Sekeping nasionalisme dalam bulutangkis
Saya baru saja pulang dari nonton film King. Dengan segala kekurangannya – yang tidak akan saya bahas di sini – bagi saya film ini menarik. Film ini mengingatkan saya pada masa ketika dunia bulutangkis Indonesia berjaya di panggung dunia. Ketika itu, tiap kali ada pertandingan bulutangkis yang disiarkan di televisi, jalanan selalu sepi, semua mata terarah pada televisi, entah televisi di rumah sendiri, atau di kantor kecamatan, atau di tempat lain. Saat pendekar bulutangkis kita meraih poin, semua bersorak. Saat lawan gantian memperoleh poin, semua kecewa. Ketika posisi poin pemain kita sedang kritis, semua berdoa. Ya, saya yakin seluruh bangsa ini berdoa, demi kemenangan jagoannya. Belum lagi kalau penyiar legendaris, Sambas, menyerukan, memanjatkan doa. Saat pemain kita menang, seluruh rakyat bersorak. Betapa hebat, bulutangkis mampu menyatukan semangat seluruh bangsa!
Tapi tidak hanya itu. Bulutangkis juga menggerakkan ekonomi sebagian masyarakat. Saya tahu persis, karena ayah saya termasuk pengusaha kecil bola bulutangkis (kok). Beliau adalah generasi ketiga dari usaha kecil keluarga itu. Tiap kali Indonesia memenangkan Piala Thomas atau Uber, atau keduanya, dapat dipastikan, pesanan kok bakal meningkat pesat. Stok di rumah kami dalam waktu singkat, ludes. Semua tukang yang bekerja di rumah kami, pemasok bulu, pemasok kulit, pemasok gabus, semua yang terlibat dalam proses produksi kok, ikut merasakan berkahnya.
Bulutangkis mampu menyatukan semangat bangsa, bulutangkis juga mampu ikut menggerakkan roda ekonomi bangsa. Nah, sekarang soal pengabdian dan pengorbanan. Sampai sekarang, saya masih kagum dengan para atlet kita waktu itu. Hadiah dari kejuaraan waktu itu belum begitu besar, setidaknya masih jauh dibandingkan sekarang. Malahan, jumlah kejuaraan yang digelar dan mungkin untuk diikuti dan dimenangkan, juga tidak sebanyak sekarang. Mengapa mereka mau terus berjuang di dunia bulutangkis? Tentu ada banyak alasan pribadi yang mungkin, namun salah satunya, menurut saya, tergambar di akhir film King: terdengarnya Indonesia Raya di berbagai pojok dunia. Mendengarnya di film saja, film fiksi pula, membuat saya merinding. Apalagi bila mendengarnya sambil berdiri di podium, ikut merasakan banyak pemirsa televisi yang menyaksikannya ikut menyanyi dan berbangga pula. Sungguh suatu kebahagiaan tersendiri. Imbalan yang layak atas pengabdian tanpa pamrih: kejayaan bangsa di berbagai pentas dunia.
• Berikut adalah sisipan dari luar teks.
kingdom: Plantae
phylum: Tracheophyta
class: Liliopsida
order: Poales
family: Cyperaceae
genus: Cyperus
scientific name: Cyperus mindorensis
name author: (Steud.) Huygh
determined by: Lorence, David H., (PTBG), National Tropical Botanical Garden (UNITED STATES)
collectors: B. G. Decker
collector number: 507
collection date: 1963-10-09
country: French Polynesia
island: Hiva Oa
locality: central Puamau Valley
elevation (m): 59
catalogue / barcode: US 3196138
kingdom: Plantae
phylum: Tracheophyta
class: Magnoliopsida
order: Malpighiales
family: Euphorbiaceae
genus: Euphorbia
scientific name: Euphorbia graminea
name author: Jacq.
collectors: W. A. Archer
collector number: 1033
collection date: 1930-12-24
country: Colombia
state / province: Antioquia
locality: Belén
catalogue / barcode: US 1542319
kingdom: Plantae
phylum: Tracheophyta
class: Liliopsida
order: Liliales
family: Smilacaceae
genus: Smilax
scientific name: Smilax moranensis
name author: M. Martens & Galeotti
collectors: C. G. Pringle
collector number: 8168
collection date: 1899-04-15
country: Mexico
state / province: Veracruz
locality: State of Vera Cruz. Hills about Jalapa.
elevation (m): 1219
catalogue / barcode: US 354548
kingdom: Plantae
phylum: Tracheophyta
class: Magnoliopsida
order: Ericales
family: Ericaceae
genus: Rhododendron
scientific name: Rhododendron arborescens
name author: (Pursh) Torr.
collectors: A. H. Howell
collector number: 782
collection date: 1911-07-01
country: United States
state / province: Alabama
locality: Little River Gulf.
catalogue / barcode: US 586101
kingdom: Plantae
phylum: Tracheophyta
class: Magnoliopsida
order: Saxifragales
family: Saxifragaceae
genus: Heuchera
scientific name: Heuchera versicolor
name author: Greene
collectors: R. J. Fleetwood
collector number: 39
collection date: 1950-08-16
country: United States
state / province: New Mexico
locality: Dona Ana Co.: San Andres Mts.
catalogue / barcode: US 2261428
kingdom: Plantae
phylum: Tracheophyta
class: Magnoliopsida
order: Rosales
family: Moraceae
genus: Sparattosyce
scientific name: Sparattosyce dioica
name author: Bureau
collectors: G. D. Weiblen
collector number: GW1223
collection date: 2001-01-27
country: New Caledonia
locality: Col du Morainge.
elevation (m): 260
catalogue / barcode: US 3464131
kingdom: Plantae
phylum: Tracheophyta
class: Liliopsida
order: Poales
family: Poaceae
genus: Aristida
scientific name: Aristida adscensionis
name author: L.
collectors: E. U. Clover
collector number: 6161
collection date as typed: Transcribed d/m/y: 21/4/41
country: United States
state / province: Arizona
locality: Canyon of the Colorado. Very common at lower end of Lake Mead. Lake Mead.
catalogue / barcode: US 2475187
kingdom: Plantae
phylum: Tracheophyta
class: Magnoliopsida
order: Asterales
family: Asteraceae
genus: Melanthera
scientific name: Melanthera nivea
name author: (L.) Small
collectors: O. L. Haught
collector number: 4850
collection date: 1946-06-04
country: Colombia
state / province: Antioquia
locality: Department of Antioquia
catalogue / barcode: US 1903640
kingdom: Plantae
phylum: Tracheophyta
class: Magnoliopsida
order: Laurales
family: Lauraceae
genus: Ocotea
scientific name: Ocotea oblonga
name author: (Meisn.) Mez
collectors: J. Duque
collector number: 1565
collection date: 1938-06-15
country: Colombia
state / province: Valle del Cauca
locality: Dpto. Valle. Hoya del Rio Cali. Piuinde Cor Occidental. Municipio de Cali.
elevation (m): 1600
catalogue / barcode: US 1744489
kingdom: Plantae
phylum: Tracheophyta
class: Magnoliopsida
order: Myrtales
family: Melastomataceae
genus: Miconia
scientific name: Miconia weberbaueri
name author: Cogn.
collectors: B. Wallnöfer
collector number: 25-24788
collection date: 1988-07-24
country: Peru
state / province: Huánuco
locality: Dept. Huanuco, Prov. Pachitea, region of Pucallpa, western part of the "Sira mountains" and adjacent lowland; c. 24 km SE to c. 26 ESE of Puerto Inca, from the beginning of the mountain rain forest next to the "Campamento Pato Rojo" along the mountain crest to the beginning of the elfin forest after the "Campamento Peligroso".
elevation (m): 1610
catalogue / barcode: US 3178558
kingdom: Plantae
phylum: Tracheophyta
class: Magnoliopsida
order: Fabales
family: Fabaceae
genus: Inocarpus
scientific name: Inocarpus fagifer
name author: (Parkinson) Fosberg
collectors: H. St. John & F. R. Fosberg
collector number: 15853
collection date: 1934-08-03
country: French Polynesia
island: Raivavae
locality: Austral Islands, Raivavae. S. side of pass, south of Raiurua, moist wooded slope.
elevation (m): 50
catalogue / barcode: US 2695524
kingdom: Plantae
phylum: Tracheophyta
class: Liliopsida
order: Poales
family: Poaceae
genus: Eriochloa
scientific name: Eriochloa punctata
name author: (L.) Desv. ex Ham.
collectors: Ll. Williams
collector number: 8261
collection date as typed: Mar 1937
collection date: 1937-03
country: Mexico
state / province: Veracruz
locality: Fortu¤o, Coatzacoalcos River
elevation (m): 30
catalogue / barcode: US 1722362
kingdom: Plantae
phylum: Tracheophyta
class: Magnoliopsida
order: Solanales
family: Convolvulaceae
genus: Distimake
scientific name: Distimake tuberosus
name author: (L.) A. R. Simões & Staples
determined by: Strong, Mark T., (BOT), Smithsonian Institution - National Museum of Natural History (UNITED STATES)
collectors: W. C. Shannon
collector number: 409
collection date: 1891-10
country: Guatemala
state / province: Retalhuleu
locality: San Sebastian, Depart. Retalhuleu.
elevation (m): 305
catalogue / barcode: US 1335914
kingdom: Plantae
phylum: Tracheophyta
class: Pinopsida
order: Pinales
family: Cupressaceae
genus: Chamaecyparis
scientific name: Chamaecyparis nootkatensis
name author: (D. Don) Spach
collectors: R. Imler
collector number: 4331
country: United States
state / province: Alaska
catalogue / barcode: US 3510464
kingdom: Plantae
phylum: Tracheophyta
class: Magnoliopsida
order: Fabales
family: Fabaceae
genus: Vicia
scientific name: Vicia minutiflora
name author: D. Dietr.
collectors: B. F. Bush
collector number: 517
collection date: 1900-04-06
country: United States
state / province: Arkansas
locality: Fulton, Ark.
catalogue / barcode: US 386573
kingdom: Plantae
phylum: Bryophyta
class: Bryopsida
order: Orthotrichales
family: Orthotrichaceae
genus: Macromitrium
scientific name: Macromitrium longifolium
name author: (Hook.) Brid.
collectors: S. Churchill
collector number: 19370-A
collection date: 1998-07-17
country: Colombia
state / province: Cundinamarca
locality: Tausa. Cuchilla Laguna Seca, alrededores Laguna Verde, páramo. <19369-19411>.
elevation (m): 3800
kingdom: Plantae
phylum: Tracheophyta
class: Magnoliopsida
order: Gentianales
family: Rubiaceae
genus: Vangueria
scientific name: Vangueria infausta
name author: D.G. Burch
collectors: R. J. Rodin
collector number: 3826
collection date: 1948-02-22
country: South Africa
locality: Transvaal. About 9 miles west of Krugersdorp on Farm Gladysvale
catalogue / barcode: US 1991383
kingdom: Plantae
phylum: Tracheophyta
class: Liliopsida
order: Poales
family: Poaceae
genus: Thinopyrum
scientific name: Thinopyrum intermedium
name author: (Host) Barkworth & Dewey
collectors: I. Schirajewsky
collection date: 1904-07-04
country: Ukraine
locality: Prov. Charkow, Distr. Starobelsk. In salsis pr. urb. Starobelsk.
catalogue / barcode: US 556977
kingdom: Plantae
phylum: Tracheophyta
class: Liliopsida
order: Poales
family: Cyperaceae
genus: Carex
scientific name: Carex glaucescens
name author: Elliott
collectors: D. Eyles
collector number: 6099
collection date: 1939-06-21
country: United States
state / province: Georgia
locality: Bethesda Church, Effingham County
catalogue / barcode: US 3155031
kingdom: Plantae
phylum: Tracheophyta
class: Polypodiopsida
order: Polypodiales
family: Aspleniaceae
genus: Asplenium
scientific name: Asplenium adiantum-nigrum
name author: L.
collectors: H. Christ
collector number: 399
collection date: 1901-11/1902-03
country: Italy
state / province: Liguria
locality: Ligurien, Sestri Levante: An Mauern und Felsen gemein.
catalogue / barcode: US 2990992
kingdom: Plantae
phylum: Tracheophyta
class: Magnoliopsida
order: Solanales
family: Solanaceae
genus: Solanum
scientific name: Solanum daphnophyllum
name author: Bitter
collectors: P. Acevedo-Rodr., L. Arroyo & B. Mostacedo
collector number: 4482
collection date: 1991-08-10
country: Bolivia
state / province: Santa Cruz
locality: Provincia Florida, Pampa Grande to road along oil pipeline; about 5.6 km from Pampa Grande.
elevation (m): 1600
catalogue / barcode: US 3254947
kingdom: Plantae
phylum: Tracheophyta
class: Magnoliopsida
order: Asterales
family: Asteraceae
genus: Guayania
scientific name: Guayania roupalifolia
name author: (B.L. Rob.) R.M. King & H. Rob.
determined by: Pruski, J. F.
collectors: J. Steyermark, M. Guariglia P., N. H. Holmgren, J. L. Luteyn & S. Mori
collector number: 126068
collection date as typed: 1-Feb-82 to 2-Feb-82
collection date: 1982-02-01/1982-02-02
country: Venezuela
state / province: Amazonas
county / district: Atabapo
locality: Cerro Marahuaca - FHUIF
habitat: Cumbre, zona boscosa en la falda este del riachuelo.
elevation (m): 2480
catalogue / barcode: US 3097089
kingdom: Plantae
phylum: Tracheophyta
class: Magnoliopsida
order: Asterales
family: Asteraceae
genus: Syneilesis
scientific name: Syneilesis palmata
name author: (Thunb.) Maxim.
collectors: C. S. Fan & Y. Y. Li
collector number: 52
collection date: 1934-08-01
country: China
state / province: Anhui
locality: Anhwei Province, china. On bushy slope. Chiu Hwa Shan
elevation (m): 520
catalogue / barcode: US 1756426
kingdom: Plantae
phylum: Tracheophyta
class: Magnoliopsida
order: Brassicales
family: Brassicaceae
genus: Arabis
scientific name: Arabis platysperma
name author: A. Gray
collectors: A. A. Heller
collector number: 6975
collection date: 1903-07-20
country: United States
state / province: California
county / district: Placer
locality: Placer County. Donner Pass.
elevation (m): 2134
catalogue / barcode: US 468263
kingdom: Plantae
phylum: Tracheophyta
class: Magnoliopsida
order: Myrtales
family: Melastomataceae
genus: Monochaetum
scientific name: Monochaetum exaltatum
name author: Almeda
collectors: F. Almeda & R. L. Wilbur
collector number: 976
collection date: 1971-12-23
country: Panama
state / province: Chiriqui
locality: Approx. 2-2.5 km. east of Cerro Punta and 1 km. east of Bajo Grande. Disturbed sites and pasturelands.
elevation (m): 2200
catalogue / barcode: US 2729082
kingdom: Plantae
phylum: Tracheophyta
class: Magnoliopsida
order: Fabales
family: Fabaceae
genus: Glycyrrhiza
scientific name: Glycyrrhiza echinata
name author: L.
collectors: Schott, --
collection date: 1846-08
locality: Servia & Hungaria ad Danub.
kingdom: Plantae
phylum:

Andaikan saja, semua dari kita, rakyat beserta segenap aparat pemerintah, memiliki semangat mengabdi, rasa nasionalisme yang sama.. Indonesia sungguh akan menjadi bangsa yang besar.
moga bulu tangkis indonesia tmbh maju
Bulutangkis atau prestasi anak bangsa (apapun itu), bila disertai ulasan media nan tepat &optimis akan masalah kronik bangsa ini, saya yakin dapat menaikkan kepercayaan diri bangsa Indonesia lebih cepat…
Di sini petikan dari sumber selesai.